If Swoboda has his way, we’ll retire “the journey” as our prevailing metaphor for the life of faith. With such an overplayed image, we can easily miss the purpose of our sojourn: reaching our destination. Even as wanderers, Swoboda writes incisively, “we are called to arrive.” He points to Paul’s entreaty to “press on toward the goal to win the prize for which God has called me heavenward in Christ Jesus” (Phil. 3:14). The goal is not the avoidance of all stumbling and uncertainty, but the pursuit of Christ himself.
‘Nothing Can Be Skipped Over’
As I began making my way through this book, I wondered: Do we really need another writer validating our spiritual frailty and gloriously messed-up lives? Personally, I’ve grown weary of this last decade’s relentless exultation of brokenness, which can read either like a catalog of excuses or a too-joyful grovel.
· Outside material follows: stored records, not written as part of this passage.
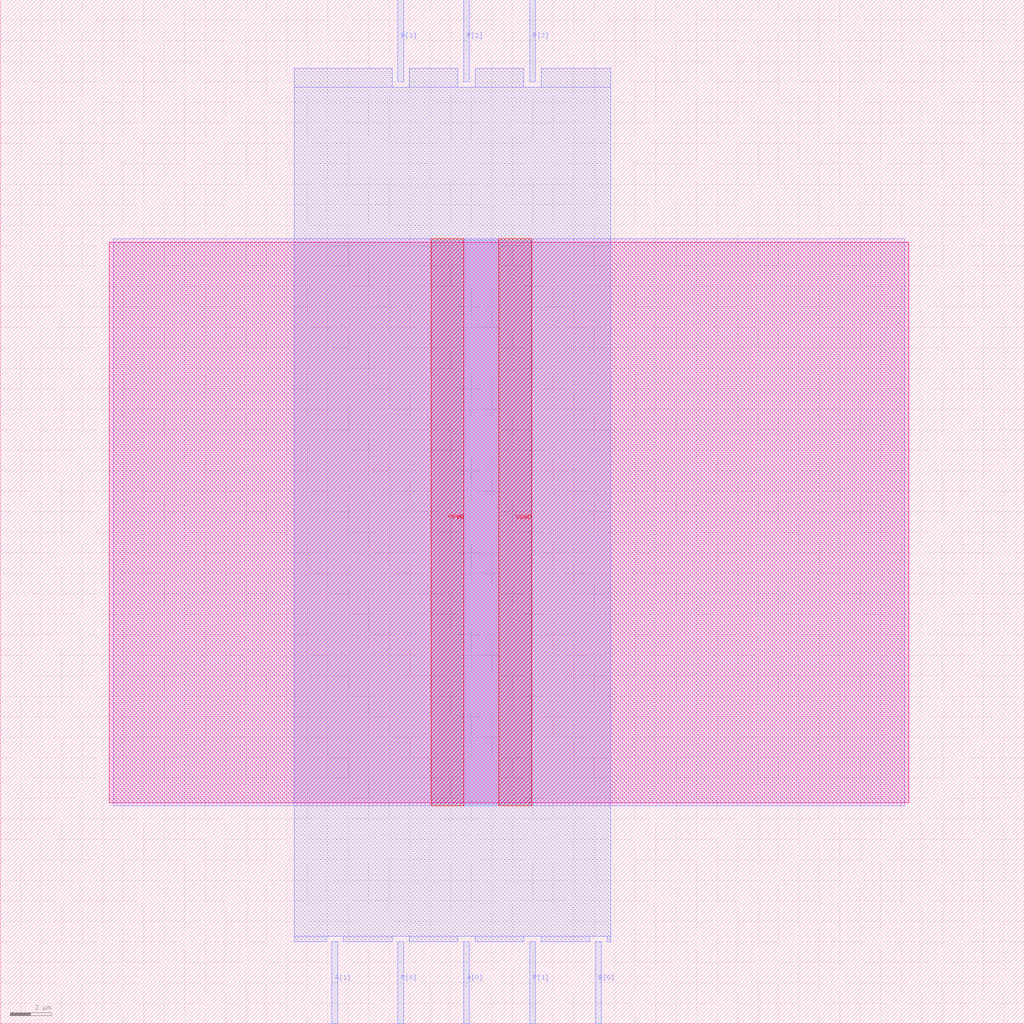
<source format=lef>
VERSION 5.7 ;
  NOWIREEXTENSIONATPIN ON ;
  DIVIDERCHAR "/" ;
  BUSBITCHARS "[]" ;
MACRO Sarsa_Ruido_e9
  CLASS BLOCK ;
  FOREIGN Sarsa_Ruido_e9 ;
  ORIGIN 0.000 0.000 ;
  SIZE 50.000 BY 50.000 ;
  PIN A[0]
    DIRECTION INPUT ;
    USE SIGNAL ;
    ANTENNAGATEAREA 0.196500 ;
    PORT
      LAYER met2 ;
        RECT 22.630 0.000 22.910 4.000 ;
    END
  END A[0]
  PIN A[1]
    DIRECTION INPUT ;
    USE SIGNAL ;
    ANTENNAGATEAREA 0.196500 ;
    PORT
      LAYER met2 ;
        RECT 16.190 0.000 16.470 4.000 ;
    END
  END A[1]
  PIN B[0]
    DIRECTION INPUT ;
    USE SIGNAL ;
    ANTENNAGATEAREA 0.196500 ;
    PORT
      LAYER met2 ;
        RECT 29.070 0.000 29.350 4.000 ;
    END
  END B[0]
  PIN B[1]
    DIRECTION INPUT ;
    USE SIGNAL ;
    ANTENNAGATEAREA 0.196500 ;
    PORT
      LAYER met2 ;
        RECT 19.410 46.000 19.690 50.000 ;
    END
  END B[1]
  PIN P[0]
    DIRECTION OUTPUT ;
    USE SIGNAL ;
    ANTENNADIFFAREA 0.445500 ;
    PORT
      LAYER met2 ;
        RECT 19.410 0.000 19.690 4.000 ;
    END
  END P[0]
  PIN P[1]
    DIRECTION OUTPUT ;
    USE SIGNAL ;
    ANTENNADIFFAREA 0.445500 ;
    PORT
      LAYER met2 ;
        RECT 25.850 0.000 26.130 4.000 ;
    END
  END P[1]
  PIN P[2]
    DIRECTION OUTPUT ;
    USE SIGNAL ;
    ANTENNADIFFAREA 0.445500 ;
    PORT
      LAYER met2 ;
        RECT 22.630 46.000 22.910 50.000 ;
    END
  END P[2]
  PIN P[3]
    DIRECTION OUTPUT ;
    USE SIGNAL ;
    ANTENNADIFFAREA 0.445500 ;
    PORT
      LAYER met2 ;
        RECT 25.850 46.000 26.130 50.000 ;
    END
  END P[3]
  PIN VGND
    DIRECTION INOUT ;
    USE GROUND ;
    PORT
      LAYER met4 ;
        RECT 24.340 10.640 25.940 38.320 ;
    END
  END VGND
  PIN VPWR
    DIRECTION INOUT ;
    USE POWER ;
    PORT
      LAYER met4 ;
        RECT 21.040 10.640 22.640 38.320 ;
    END
  END VPWR
  OBS
      LAYER nwell ;
        RECT 5.330 10.795 44.350 38.165 ;
      LAYER li1 ;
        RECT 5.520 10.795 44.160 38.165 ;
      LAYER met1 ;
        RECT 5.520 10.640 44.160 38.320 ;
      LAYER met2 ;
        RECT 14.360 45.720 19.130 46.650 ;
        RECT 19.970 45.720 22.350 46.650 ;
        RECT 23.190 45.720 25.570 46.650 ;
        RECT 26.410 45.720 29.800 46.650 ;
        RECT 14.360 4.280 29.800 45.720 ;
        RECT 14.360 4.000 15.910 4.280 ;
        RECT 16.750 4.000 19.130 4.280 ;
        RECT 19.970 4.000 22.350 4.280 ;
        RECT 23.190 4.000 25.570 4.280 ;
        RECT 26.410 4.000 28.790 4.280 ;
        RECT 29.630 4.000 29.800 4.280 ;
      LAYER met3 ;
        RECT 21.050 10.715 25.930 38.245 ;
  END
END Sarsa_Ruido_e9
END LIBRARY


</source>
But we should not resist Swoboda’s plea for honesty and authenticity, however familiar the message. Who among us has never pictured life as a ladder-graph, where time and age inevitably and happily lift us higher and higher on the rungs of achievement and success?
In this image-based culture, where so much time is spent polishing and crafting the just-right online persona, we need occasional reminders of the redemptive value of our own limp. Swoboda is right: the most powerful witness to Christ comes not from pretension or perfection but from “the wobbly, unsturdy, wandering life of a saved sinner who has denied and been welcomed back three times like the apostle Peter.”
In fact, my chief disappointment with The Dusty Ones is less theological than literary. Every book aims to take its reader on a transformative (yes, I have to say it) journey: from ignorance to wisdom, from lost to found, from chaos to order. Many quotable passages accomplish parts of this, but ultimately this treatise on wandering wanders too much. The book meanders from one subject to another, scattering asides and cultural critiques that sometimes feel only loosely connected. It reads, in fact, like a pastiche of sermon excerpts. We learn a lot about the author on these jaunts (sometimes more than we want). What’s missing, however, is a larger narrative that provides an overarching order and cohesion, propelling the reader gladly along the winding path and placing her within the meta-story of God’s great rescue of sinners.
Returning to my own story, our expedition truck arrived in Mombasa five months later, nearly on schedule. We beat the monsoon rains, but the trip was not just about getting there; it was about all the places we stopped along the way, even the places where we were miserably stuck. Every village, waterhole, and sandpit along the way had purpose and value. So it is with our lives—and with my own present struggles and wanderings. The Dusty Ones reminds us that “Christian spirituality is a slow train that must inevitably stop at every little Podunk town in our life—nothing can be skipped over.”
Maybe this is equally true of the book itself. While frustrating and repetitive at times, it at least supplements Swoboda’s own travelogue with some excellent company: Chesterton, C. S. Lewis, Henri Nouwen, Jürgen Moltmann, and Miroslav Volf, among many others. Through all these voices, we learn not to wander less, but to “wander with Christ.” As J. R. R. Tolkien reminds us, “Not all those who wander are lost.”
Leslie Leyland Fields is a CT contributing editor and the author of Forgiving Our Fathers and Mothers: Finding Freedom from Hurt and Hate (Thomas Nelson). She lives in Alaska, where she works in commercial salmon fishing with her family.